### [Exercise]
Pull out every line of the items below that contains the string "會計簿籍".

### [Exercise materials]

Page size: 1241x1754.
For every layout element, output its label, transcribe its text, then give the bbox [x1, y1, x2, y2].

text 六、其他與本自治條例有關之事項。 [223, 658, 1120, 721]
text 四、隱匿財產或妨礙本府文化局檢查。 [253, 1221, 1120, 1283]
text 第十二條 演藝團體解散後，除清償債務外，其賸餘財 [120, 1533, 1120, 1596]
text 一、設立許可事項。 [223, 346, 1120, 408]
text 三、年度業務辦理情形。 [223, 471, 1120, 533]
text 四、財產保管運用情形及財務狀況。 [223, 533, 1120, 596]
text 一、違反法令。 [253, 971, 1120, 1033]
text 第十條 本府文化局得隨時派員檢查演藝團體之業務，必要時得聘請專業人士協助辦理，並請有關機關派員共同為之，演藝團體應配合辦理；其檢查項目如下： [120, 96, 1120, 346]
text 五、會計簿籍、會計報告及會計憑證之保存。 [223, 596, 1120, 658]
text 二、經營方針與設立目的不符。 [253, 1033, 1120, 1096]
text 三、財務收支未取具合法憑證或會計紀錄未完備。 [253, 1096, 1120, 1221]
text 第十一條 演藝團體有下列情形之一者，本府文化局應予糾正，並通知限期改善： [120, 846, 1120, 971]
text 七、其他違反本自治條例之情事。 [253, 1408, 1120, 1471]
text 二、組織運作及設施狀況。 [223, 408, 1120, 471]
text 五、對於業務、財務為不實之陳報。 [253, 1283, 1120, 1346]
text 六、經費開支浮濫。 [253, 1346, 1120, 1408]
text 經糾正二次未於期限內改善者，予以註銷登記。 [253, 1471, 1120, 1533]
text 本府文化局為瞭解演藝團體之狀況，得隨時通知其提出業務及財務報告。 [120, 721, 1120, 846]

### [Answer below]
text 五、會計簿籍、會計報告及會計憑證之保存。 [223, 596, 1120, 658]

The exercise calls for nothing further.